Depending on the distribution you are using or the issues you encounter, you may need to add specific Spark properties to the Advanced properties table in the Spark configuration tab of the Run view of your Job.

The information in this section is only for users who have subscribed to Talend Data Fabric or to any Talend product with Big Data, but it is not applicable to Talend Open Studio for Big Data users.

The advanced properties required by different Hadoop distributions and their values are listed below:

For further information about the valid Spark properties, see Spark documentation at https://spark.apache.org/docs/latest/configuration.

Hortonworks Data Platform V2.4

  • spark.yarn.am.extraJavaOptions: -Dhdp.version=2.4.0.0-169

  • spark.driver.extraJavaOptions: -Dhdp.version=2.4.0.0-169

In addition, you need to add -Dhdp.version=2.4.0.0-169 to the JVM settings area either in the Advanced settings tab of the Run view or in the Talend > Run/Debug view of the [Preferences] window.

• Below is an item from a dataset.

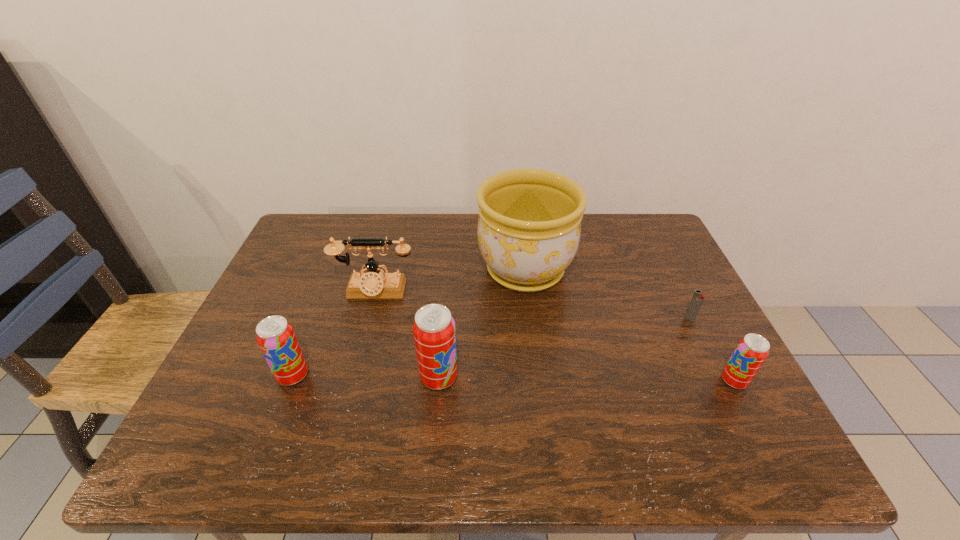
If equal spacing is the goal by inserting an additional pop_(soda) among them, please point out a vacant space for this new pop_(soda). Please provide its 2D coordinates. Your answer should be formatted as a tuple, i.e. [(x, y)], where the tuple contains the x and y coordinates of a point satisfying the conditions above.

[(586, 379)]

Setting this argument in the [Preferences] window applies it on all the Jobs that are designed in the same Studio.

MapR V5.1 and V5.2

When the cluster is used with the HBase or the MapRDB components:

spark.hadoop.yarn.application.classpath: enter the value of this parameter specific to your cluster and add, if missing, the classpath to HBase to ensure that the Job to be used can find the required classes and packages in the cluster.

For example, if the HBase version installed in the cluster is 1.1.1, copy and paste all the paths defined with the spark.hadoop.yarn.application.classpath parameter from your cluster and then add opt/mapr/hbase/hbase-1.1.1/lib/* and /opt/mapr/lib/* to these paths, separating each path with a comma(,). The added paths is where HBase is usually installed in a MapR cluster. If your HBase is installed elsewhere, contact the administrator of your cluster for details and adapt these paths accordingly.

For a step-by-step explanation about how to add this parameter, see HBase/MapR-DB Jobs cannot run successfully with MapR.